15] The district court in this case clearly engaged in weighing the conflicting evidence presented in the parties' affidavits to reach the conclusion that Brandon Charvat had failed to establish a prima facie case of a material change in circumstances. Jessica Charvat's counter-affidavits do not conclusively establish that Brandon Charvat's allegations have no credibility, but merely create conflicting issues of fact. The court was therefore required to accept the truth of Brandon Charvat's allegations and could not weigh or resolve conflicts in the evidence when deciding whether a prima facie case had been established. Wolt, 2011 ND 170, ¶ 9, 803 N.W.2d 534. The court effectively held an improper mini-trial by affidavit. See Jensen, 2013 ND 144, ¶¶ 12, 14.

16] Applying our de novo standard of review, we conclude Brandon Charvat established a prima facie case for modification and was entitled to an evidentiary hearing.
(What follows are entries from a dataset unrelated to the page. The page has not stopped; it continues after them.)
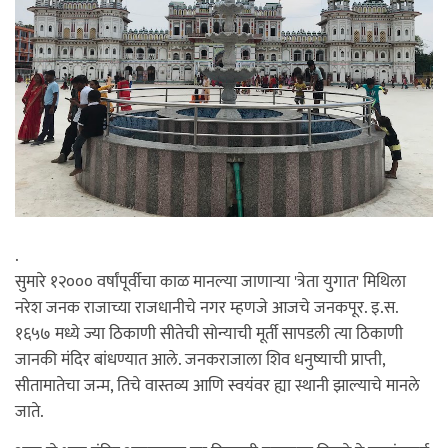
.
सुमारे १२००० वर्षांपूर्वीचा काळ मानल्या जाणाऱ्या 'त्रेता युगात' मिथिला
नरेश जनक राजाच्या राजधानीचे नगर म्हणजे आजचे जनकपूर. इ.स.
१६५७ मध्ये ज्या ठिकाणी सीतेची सोन्याची मूर्ती सापडली त्या ठिकाणी
जानकी मंदिर बांधण्यात आले. जनकराजाला शिव धनुष्याची प्राप्ती,
सीतामातेचा जन्म, तिचे वास्तव्य आणि स्वयंवर ह्या स्थानी झाल्याचे मानले
जाते.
Brandon Charvat's supporting affidavits included evidence that Jessica Charvat had dated numerous men since the parties' divorce, including two who had physically abused her; Jessica Charvat and B.C. were living with a man with a history of domestic violence; Jessica Charvat had attempted suicide since the divorce; and Jessica Charvat had allowed the child access to an old cell phone that contained sexually explicit pictures of Jessica Charvat and a former boyfriend. This evidence presented a prima facie case of a material change in circumstances warranting an evidentiary hearing on Brandon Charvat's motion to amend the judgment to modify primary residential responsibility, and the district court erred in denying the motion without holding an evidentiary hearing.

III

17] We conclude Brandon Charvat established a prima facie case for modification and was entitled to an evidentiary hearing, and we reverse and remand for further proceedings.

18] Dale V. Sandstrom
Daniel J. Crothers
Carol Ronning Kapsner
Gerald W. VandeWalle, C.J.


Maring, Justice, concurring in the result.

19] I, respectfully, concur in the result. I am concerned with the continual decline in the quality of evidence required to establish a prima facie case justifying modification in primary residential responsibility and an evidentiary hearing.
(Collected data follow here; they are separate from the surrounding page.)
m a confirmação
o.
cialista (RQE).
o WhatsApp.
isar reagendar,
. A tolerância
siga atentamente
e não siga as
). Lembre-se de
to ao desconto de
20] A moving party must present a competent affidavit supported by firsthand knowledge with specific and detailed evidentiary facts establishing a significant change that adversely impacts the child's well-being to establish a prima facie case. See generally Jensen v. Jensen, 2013 ND 144, (Maring, J., dissenting). "'[T]he important factor in any change of custody proceeding is the stability of the child's relationship with the custodial parent,' and 'it is the continuity of the custodial parent-child relationship that is critical.'" Kelly v. Kelly, 2002 ND 37, ¶ 44, 640 N.W.2d 38 (Maring, J., concurring in the result) (quoting Ramstad v. Biewer, 1999 ND 23, ¶¶ 14-15, 589 N.W.2d 905). Allowing evidentiary hearings for modification of primary residential responsibility based on hearsay and conclusory allegations, undermines the stability and continuity of the custodial parent-child relationship.
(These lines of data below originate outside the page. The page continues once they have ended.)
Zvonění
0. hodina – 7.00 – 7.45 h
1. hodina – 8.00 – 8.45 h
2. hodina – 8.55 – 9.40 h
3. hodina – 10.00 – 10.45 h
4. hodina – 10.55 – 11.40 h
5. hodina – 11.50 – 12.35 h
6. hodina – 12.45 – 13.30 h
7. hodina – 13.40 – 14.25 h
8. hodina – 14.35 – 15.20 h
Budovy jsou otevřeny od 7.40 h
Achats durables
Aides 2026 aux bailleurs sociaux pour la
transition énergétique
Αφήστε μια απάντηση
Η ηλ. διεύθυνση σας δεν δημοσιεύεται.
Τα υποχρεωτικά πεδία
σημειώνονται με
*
21] Although I agree with the majority's opinion that Brandon Charvat meets the "bare minimum" threshold in this case, I continue to disagree with the majority's interpretation of our caselaw and the applicable statute. I adhere to my opinion that "it is clear the Legislature intended to require parties to meet the higher standard showing that there has been a significant or important change of circumstances that has a negative impact on the well-being of the child." Kelly, 2002 ND 37, ¶ 50, 640 N.W.2d 38 (Maring, J., concurring in the result); see Jensen, 2013 ND 144, ¶ 25 (Maring, J., dissenting); Mock v. Mock, 2004 ND 14, ¶ 34, 673 N.W.2d 635 (Maring, J., dissenting); Tank v. Tank, 2004 ND 15, ¶ 44, 673 N.W.2d 622 (Maring, J., dissenting).